[Saved data entries]

┄┄┄┄┄┄┄┄┄┄┄┄┄┄┄┄┄┄┄┄

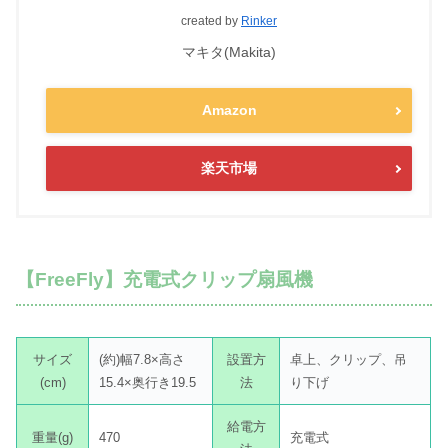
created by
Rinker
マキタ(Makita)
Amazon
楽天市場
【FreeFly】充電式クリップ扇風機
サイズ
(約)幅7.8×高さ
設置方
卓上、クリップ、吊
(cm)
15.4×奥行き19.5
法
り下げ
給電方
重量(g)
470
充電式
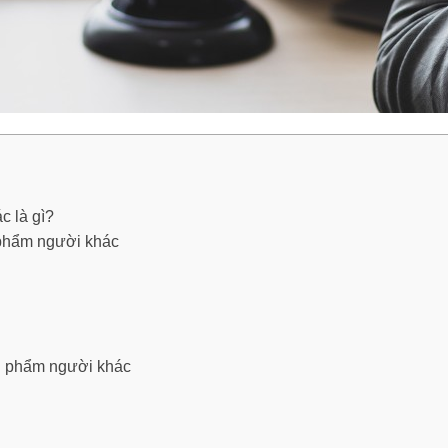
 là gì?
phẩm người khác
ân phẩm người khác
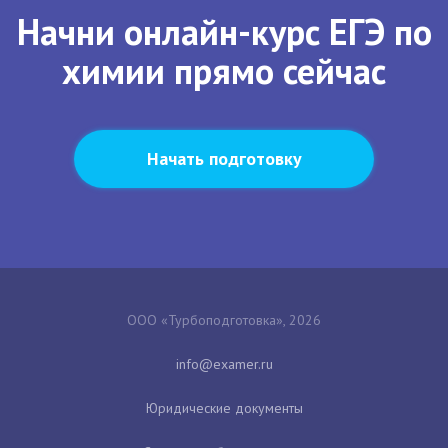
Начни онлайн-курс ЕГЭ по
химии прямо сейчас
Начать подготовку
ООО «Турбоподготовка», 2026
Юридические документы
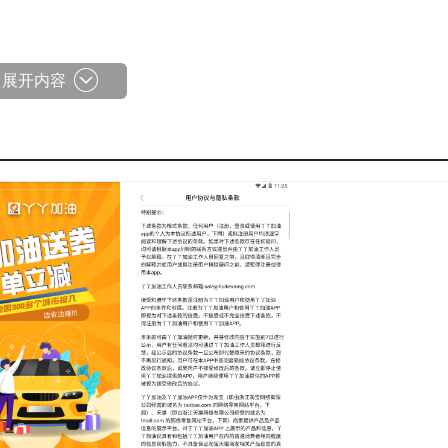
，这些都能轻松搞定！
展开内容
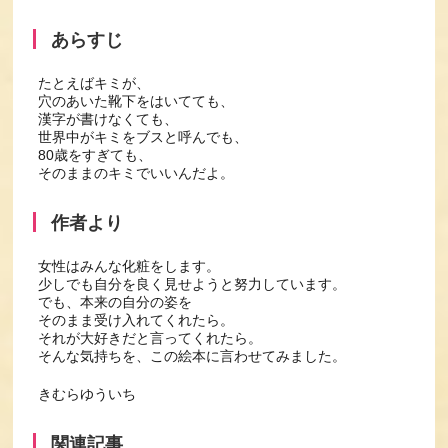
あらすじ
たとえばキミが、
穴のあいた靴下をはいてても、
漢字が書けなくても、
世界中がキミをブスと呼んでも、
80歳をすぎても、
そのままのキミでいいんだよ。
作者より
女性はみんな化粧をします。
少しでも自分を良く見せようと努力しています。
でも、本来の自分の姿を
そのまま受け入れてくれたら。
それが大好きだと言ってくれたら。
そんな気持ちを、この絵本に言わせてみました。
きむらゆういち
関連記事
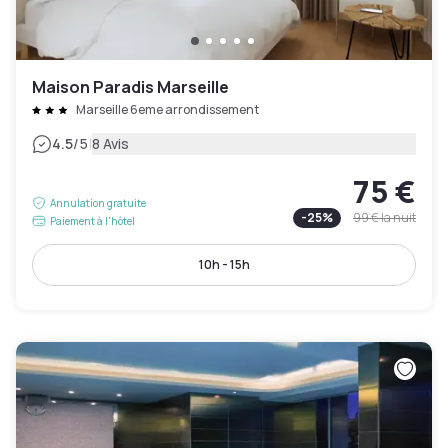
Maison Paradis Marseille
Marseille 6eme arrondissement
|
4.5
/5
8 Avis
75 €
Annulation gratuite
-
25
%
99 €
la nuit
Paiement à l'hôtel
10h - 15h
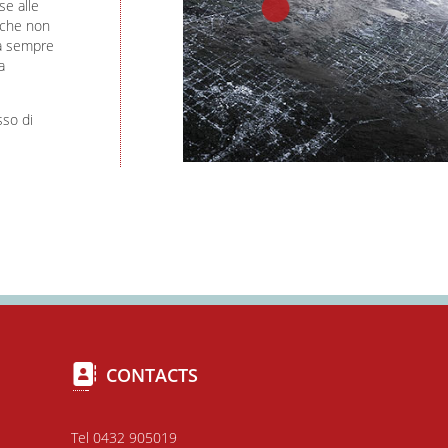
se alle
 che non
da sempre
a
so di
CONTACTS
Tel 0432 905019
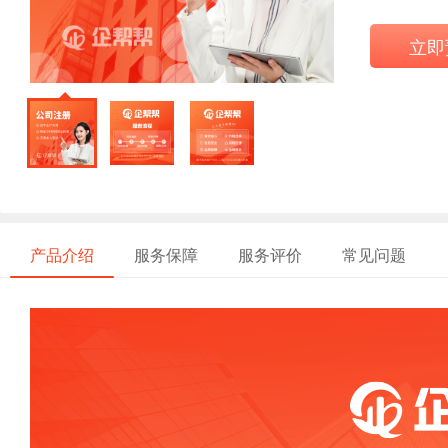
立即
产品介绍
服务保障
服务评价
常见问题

┄┄┄┄┄┄┄┄┄┄┄┄┄┄┄┄┄┄┄┄

Work task. Word for word, restate all of the entries above and leave each picture out.

Response for this exercise.
created by
Rinker
マキタ(Makita)
Amazon
楽天市場
【FreeFly】充電式クリップ扇風機
サイズ
(約)幅7.8×高さ
設置方
卓上、クリップ、吊
(cm)
15.4×奥行き19.5
法
り下げ
給電方
重量(g)
470
充電式
 là gì?
phẩm người khác
ân phẩm người khác
Начни онлайн-курс ЕГЭ по
химии прямо сейчас
Начать подготовку
ООО «Турбоподготовка», 2026
Юридические документы
，这些都能轻松搞定！
展开内容
あらすじ
たとえばキミが、
穴のあいた靴下をはいてても、
漢字が書けなくても、
世界中がキミをブスと呼んでも、
80歳をすぎても、
そのままのキミでいいんだよ。
作者より
女性はみんな化粧をします。
少しでも自分を良く見せようと努力しています。
でも、本来の自分の姿を
そのまま受け入れてくれたら。
それが大好きだと言ってくれたら。
そんな気持ちを、この絵本に言わせてみました。
きむらゆういち
関連記事
Maison Paradis Marseille
Marseille 6eme arrondissement
|
4.5
/5
8 Avis
75 €
Annulation gratuite
-
25
%
99 €
la nuit
Paiement à l'hôtel
10h - 15h
se alle
 che non
da sempre
a
so di
CONTACTS
Tel 0432 905019
立即
产品介绍
服务保障
服务评价
常见问题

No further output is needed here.